» Exercise details: Rewrite the items as a numbered list, from the line containing "01, 00, 11, 10" up to and including the last line of the items. Omit blank lines and leave the pictures out.
┄┄┄┄┄┄┄┄┄┄
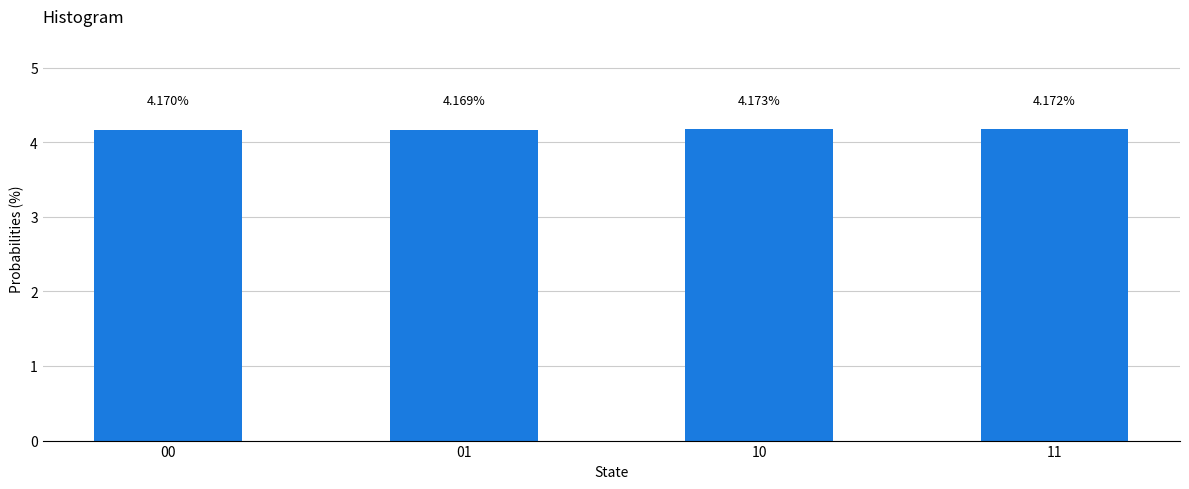

List the labels in order of value, smallest first.

01, 00, 11, 10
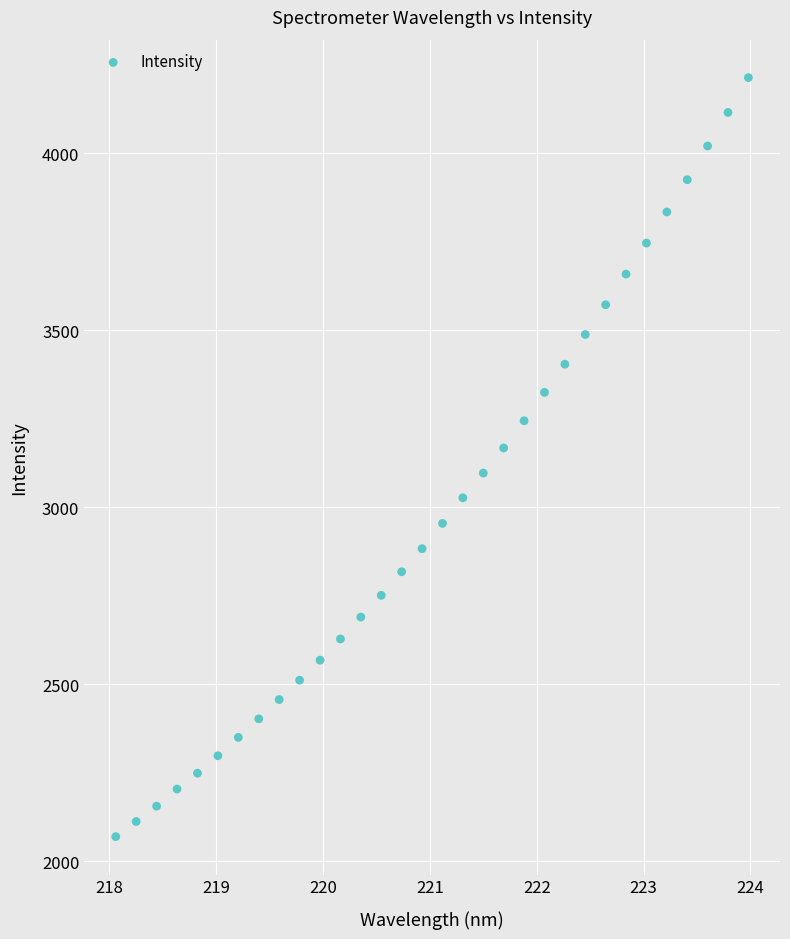

What is the range of Y values (max minus min)?

2143.0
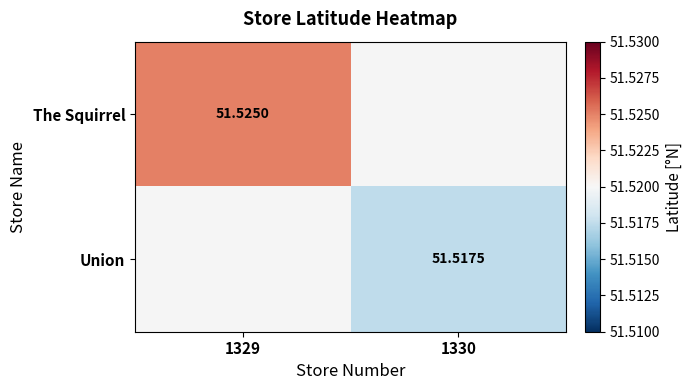

Is the value of Union at 1330 greater than the value of The Squirrel at 1329?

No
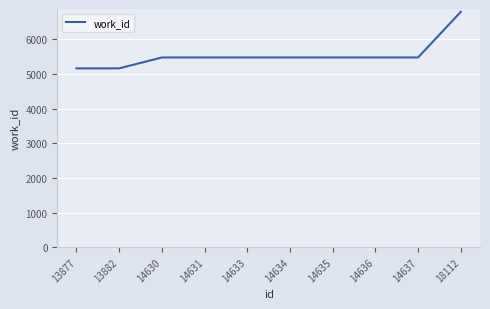

What is the smallest value displayed?

5159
┄┄┄┄┄┄┄┄┄┄
» Answer for the task:
1. 01, 00, 11, 10
2. What is the range of Y values (max minus min)?
3. 2143.0
4. Is the value of Union at 1330 greater than the value of The Squirrel at 1329?
5. No
6. What is the smallest value displayed?
7. 5159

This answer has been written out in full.